America serves as a relatively safe country for victims seeking refuge from their current life circumstances. Sometimes, this means providing visas for people fleeing from a country in war. Other times, it means providing a safe haven for victims of human trafficking.
The U visa exists to fill the latter need, providing a potential avenue to legal citizenship for victims who suffered from trafficking.
Why were U visas created?
The U.S. Citizenship and Immigration Services discusses the passage of the Victims of Trafficking and Violence Protection Act, which coincided with the creation of U visas in 2000.
According to Congress, this visa got created specifically with the intention of encouraging immigrants in the country to report certain crimes. Due to the issue of human trafficking on both a global and national scale, Congress wanted to crack down on human traffickers. The U visa provides a way for trafficking victims to approach law enforcement with information that might otherwise incriminate them.
This visa can also cover victims of certain workplace crimes, too. Its primary purpose, however, is to serve human trafficking victims and victims of domestic violence.

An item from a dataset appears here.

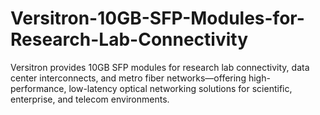 # Versitron-10GB-SFP-Modules-for-Research-Lab-Connectivity
Versitron provides 10GB SFP modules for research lab connectivity, data center interconnects, and metro fiber networks—offering high-performance, low-latency optical networking solutions for scientific, enterprise, and telecom environments.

What does a U visa provide?
Those who receive a U visa gain lawful status in the United States, and this status can last for up to four years. They hold derivative benefits for their family members along with the ability to legally work in the country. After three years in the country, they can also change their U visa status to permanent residency status.
On a whole, it provides a potential win-win opportunity for victims of abuse and for the country, making it a fine option to consider.